* _Data for this exercise_

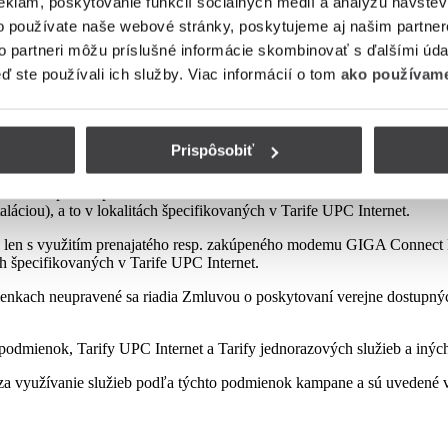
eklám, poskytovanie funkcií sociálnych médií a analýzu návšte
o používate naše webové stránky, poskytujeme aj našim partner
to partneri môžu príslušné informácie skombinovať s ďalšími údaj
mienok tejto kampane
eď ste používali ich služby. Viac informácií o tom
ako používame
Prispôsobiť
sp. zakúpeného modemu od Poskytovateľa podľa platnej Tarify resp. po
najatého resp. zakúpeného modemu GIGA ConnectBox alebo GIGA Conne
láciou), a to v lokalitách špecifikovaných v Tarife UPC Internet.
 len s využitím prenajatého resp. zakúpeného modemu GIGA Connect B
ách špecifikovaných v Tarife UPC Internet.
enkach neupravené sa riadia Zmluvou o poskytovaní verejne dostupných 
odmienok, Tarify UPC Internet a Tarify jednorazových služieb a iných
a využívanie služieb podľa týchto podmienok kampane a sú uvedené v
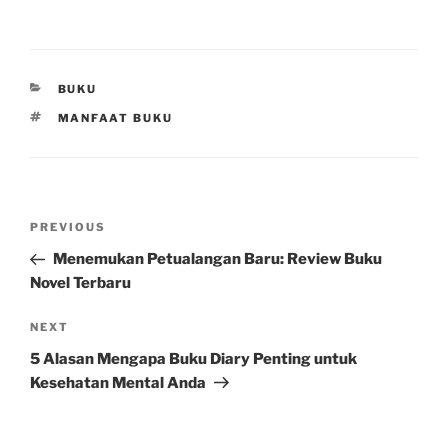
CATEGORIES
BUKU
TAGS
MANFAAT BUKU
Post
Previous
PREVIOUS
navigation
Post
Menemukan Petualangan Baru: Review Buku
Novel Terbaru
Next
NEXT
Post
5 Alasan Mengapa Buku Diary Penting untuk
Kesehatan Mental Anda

* _Directions for this task_
Copy all the text in the data above line for line, and leave out the pictures.

* _Answer section_
eklám, poskytovanie funkcií sociálnych médií a analýzu návšte
o používate naše webové stránky, poskytujeme aj našim partner
to partneri môžu príslušné informácie skombinovať s ďalšími údaj
mienok tejto kampane
eď ste používali ich služby. Viac informácií o tom
ako používame
Prispôsobiť
sp. zakúpeného modemu od Poskytovateľa podľa platnej Tarify resp. po
najatého resp. zakúpeného modemu GIGA ConnectBox alebo GIGA Conne
láciou), a to v lokalitách špecifikovaných v Tarife UPC Internet.
 len s využitím prenajatého resp. zakúpeného modemu GIGA Connect B
ách špecifikovaných v Tarife UPC Internet.
enkach neupravené sa riadia Zmluvou o poskytovaní verejne dostupných 
odmienok, Tarify UPC Internet a Tarify jednorazových služieb a iných
a využívanie služieb podľa týchto podmienok kampane a sú uvedené v
CATEGORIES
BUKU
TAGS
MANFAAT BUKU
Post
Previous
PREVIOUS
navigation
Post
Menemukan Petualangan Baru: Review Buku
Novel Terbaru
Next
NEXT
Post
5 Alasan Mengapa Buku Diary Penting untuk
Kesehatan Mental Anda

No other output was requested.